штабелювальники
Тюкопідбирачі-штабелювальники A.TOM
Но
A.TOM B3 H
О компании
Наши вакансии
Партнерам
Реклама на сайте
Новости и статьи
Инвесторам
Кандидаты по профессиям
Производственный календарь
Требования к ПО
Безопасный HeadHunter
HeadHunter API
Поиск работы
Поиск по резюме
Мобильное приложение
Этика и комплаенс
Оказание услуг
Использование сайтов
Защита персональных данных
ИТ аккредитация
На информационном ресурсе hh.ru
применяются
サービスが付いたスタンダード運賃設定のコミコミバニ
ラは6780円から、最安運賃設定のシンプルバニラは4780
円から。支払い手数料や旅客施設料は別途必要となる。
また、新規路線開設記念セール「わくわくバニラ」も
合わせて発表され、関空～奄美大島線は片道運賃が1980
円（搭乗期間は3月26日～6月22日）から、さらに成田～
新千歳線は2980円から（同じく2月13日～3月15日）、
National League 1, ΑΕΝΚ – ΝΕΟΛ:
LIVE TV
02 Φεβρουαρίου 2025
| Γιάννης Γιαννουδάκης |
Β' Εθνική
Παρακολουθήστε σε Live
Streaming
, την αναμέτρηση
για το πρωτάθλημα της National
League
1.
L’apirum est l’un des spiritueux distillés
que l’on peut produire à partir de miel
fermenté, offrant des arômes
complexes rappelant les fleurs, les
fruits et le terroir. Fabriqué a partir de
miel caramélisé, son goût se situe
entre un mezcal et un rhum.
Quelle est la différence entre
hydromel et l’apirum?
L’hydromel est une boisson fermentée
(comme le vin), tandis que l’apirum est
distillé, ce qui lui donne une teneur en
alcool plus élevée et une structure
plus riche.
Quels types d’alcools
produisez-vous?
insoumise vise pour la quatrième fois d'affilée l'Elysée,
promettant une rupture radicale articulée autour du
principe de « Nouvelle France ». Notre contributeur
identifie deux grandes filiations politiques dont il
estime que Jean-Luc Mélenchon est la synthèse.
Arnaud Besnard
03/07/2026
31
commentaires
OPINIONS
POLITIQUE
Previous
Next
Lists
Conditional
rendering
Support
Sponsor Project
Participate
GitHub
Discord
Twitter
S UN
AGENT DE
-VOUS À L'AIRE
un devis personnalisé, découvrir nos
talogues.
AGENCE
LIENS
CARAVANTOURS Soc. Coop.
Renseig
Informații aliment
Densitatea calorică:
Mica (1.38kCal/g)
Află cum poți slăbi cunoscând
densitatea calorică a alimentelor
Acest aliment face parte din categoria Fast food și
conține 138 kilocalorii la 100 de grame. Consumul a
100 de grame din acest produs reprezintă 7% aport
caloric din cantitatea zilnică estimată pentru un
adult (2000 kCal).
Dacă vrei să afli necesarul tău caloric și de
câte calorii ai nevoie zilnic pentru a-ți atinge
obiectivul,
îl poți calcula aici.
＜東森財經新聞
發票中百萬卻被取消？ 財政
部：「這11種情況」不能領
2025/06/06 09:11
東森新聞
▬▬▬▬▬▬▬▬▬▬
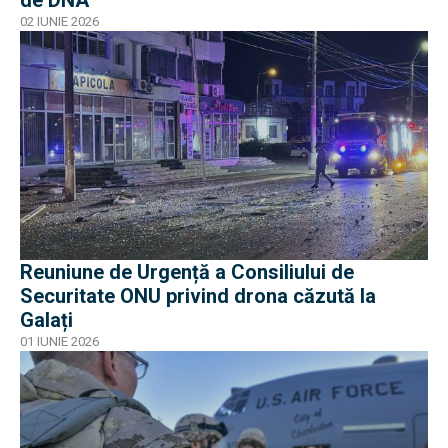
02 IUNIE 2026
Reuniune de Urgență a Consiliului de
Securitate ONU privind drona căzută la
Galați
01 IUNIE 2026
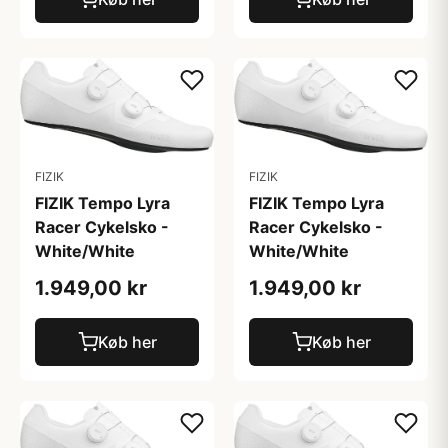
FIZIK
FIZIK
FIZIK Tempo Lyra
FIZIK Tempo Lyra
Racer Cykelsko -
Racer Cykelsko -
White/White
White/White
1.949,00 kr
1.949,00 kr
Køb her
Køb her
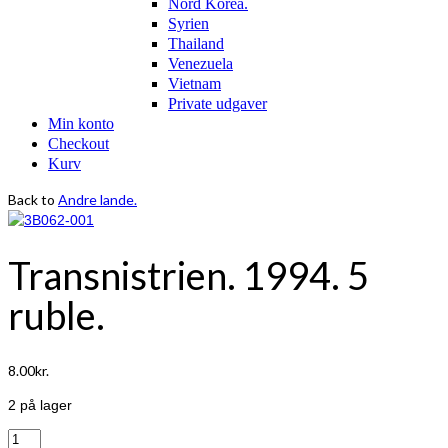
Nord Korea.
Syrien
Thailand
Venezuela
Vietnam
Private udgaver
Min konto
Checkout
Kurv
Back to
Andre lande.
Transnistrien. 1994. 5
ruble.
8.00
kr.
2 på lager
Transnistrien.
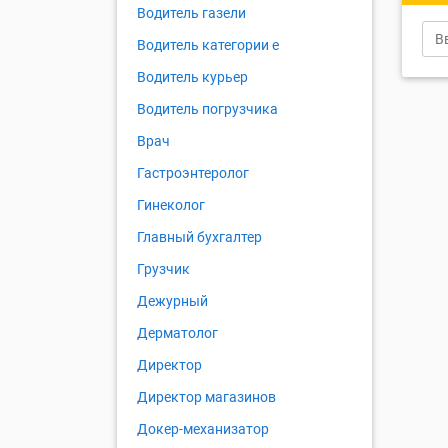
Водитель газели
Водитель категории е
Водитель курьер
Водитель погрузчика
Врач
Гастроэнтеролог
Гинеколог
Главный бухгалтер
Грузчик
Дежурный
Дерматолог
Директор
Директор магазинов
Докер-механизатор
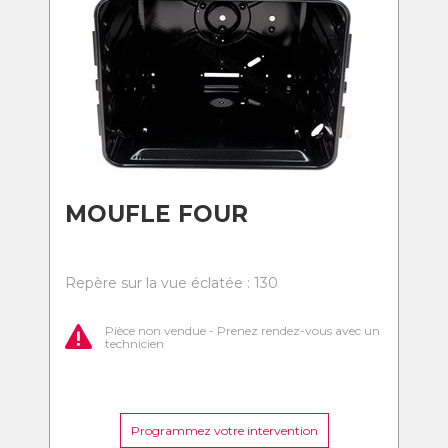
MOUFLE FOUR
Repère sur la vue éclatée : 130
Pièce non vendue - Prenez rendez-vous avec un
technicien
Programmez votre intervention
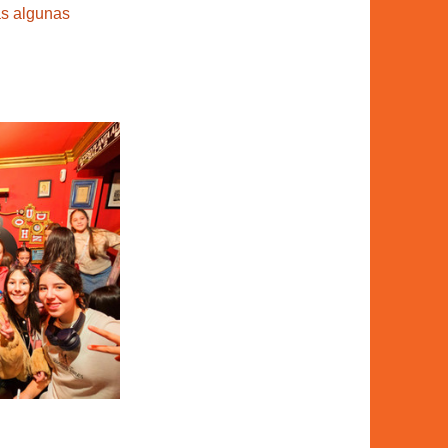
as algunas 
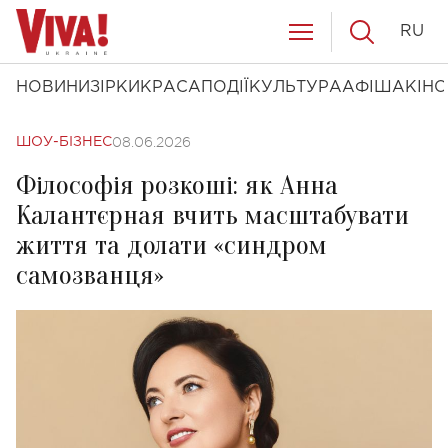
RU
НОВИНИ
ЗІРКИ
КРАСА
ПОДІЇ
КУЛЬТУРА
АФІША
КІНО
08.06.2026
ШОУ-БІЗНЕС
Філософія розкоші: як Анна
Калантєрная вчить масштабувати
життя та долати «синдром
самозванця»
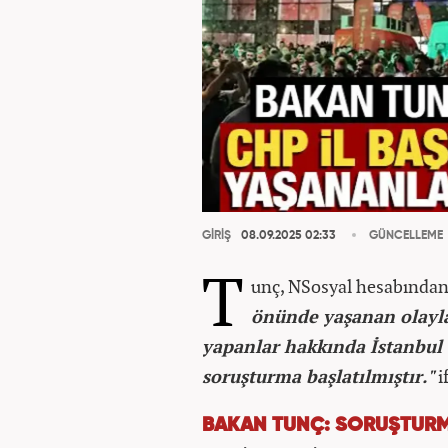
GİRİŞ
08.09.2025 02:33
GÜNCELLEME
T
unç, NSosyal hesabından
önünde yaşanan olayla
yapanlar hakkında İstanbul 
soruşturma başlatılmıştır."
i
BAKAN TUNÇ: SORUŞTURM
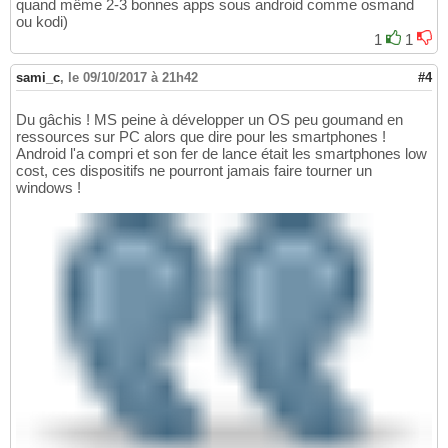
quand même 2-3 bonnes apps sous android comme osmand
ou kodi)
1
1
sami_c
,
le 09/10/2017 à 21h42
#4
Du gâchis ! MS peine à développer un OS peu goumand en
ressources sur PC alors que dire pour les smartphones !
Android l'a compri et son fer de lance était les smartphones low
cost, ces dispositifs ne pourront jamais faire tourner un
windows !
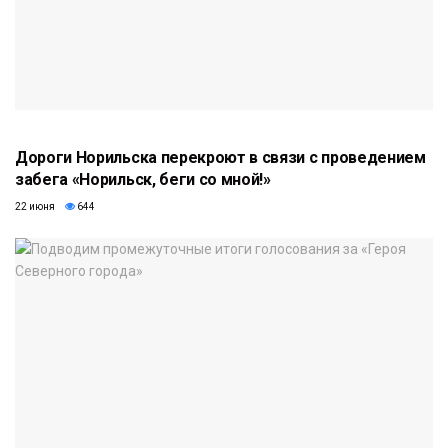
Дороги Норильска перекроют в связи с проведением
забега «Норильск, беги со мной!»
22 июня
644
▬▬▬▬▬▬▬▬▬▬
● WHAT THE TASK ASKS:
Could you copy every line in the records that holds "calorică"?

● THE ANSWER:
Densitatea calorică:
densitatea calorică a alimentelor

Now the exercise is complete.